Intervention de Miguel Benasayag lors de l’exposition Vita Nova – Festival vivant – 18 et 19 septembre 2015
Ces promesses d’un vivant toujours plus préhensible s’inscrivent dans un contexte plus large. À l’ère du digital, l’Homme a en effet entamé sa troisième rupture historique, après l’émergence de la langue, puis de l’écriture. Ainsi, l’expérience d’un individu lui est de plus en plus transmise, et non plus vécue. Le corps n’a jamais semblé aussi obsolète face à la « vraie vie » parlée, écrite et digitalisée. On retrouve ici l’idée du corps-simulacre de Platon, au point de se poser la question : l’Homme serait-il tenté de se libérer des corps ? En finir avec la finitude ? A moins que la matérialité des corps reste essentielle ? (Com)prendre le vivant ne serait-il pas un moyen de nous améliorer ?

* Données
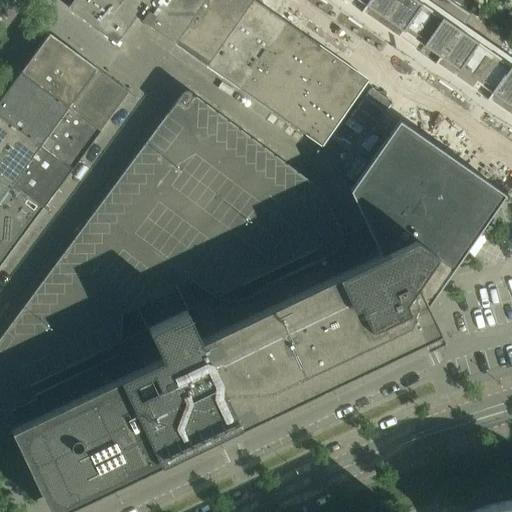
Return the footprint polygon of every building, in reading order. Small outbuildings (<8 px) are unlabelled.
[(174,42),(203,0),(73,0),(68,7),(116,43),(136,16),(174,42)] [(203,0),(174,42),(207,65),(252,0),(203,0)] [(285,23),(253,0),(252,0),(207,65),(239,88),(285,23)] [(417,0),(344,0),(396,36),(436,64),(511,116),(511,65),(461,30),(472,15),(449,0),(418,0),(417,0)] [(289,122),(335,57),(285,23),(239,88),(289,122)] [(130,92),(49,33),(21,71),(101,131),(130,92)] [(322,146),(368,80),(335,57),(289,122),(322,146)] [(21,71),(0,99),(0,115),(73,169),(101,131),(21,71)] [(182,101),(0,341),(0,409),(124,348),(122,314),(188,282),(219,300),(342,244),(320,194),(182,101)] [(73,169),(0,115),(0,173),(46,206),(73,169)] [(200,339),(187,310),(187,309),(166,319),(148,327),(162,357),(11,429),(51,511),(55,511),(421,338),(425,346),(443,338),(427,304),(504,193),(399,119),(350,189),(380,254),(200,339)] [(0,267),(46,206),(0,173),(0,267)] [(483,507),(474,510),(469,511),(511,511),(511,499),(509,500),(502,501),(496,503),(489,505),(483,507)]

* À faire
1 – Les affirmations suivantes sont-elles conformes à l'extrait du document ? (a) L'Homme a entamé sa troisième rupture historique à l'ère du digital. (b) L'écriture est apparue avant la langue. (c) L'expérience d'un individu lui est de plus en plus vécue plutôt que transmise. Répondez par oui ou non à chacune, en citant les mots décisifs de l'extrait.
2 – Remplacez « Platon » par « Aristote » dans le passage de l'extrait du document qui commence aux mots « Intervention de Miguel » et s'arrête après « nous améliorer ? », puis donnez ce passage.
3 – Selon l'extrait du document, quelles ruptures historiques ont précédé celle de l'ère du digital ?

* Résultats attendus
1 –
(a) Oui : « À l’ère du digital, l’Homme a en effet entamé sa troisième rupture historique »
(b) Non : « après l’émergence de la langue, puis de l’écriture »
(c) Non : « l’expérience d’un individu lui est de plus en plus transmise, et non plus vécue »

2 –
Intervention de Miguel Benasayag lors de l’exposition Vita Nova – Festival vivant – 18 et 19 septembre 2015
Ces promesses d’un vivant toujours plus préhensible s’inscrivent dans un contexte plus large. À l’ère du digital, l’Homme a en effet entamé sa troisième rupture historique, après l’émergence de la langue, puis de l’écriture. Ainsi, l’expérience d’un individu lui est de plus en plus transmise, et non plus vécue. Le corps n’a jamais semblé aussi obsolète face à la « vraie vie » parlée, écrite et digitalisée. On retrouve ici l’idée du corps-simulacre de Aristote, au point de se poser la question : l’Homme serait-il tenté de se libérer des corps ? En finir avec la finitude ? A moins que la matérialité des corps reste essentielle ? (Com)prendre le vivant ne serait-il pas un moyen de nous améliorer ?

3 – L’émergence de la langue, puis celle de l’écriture.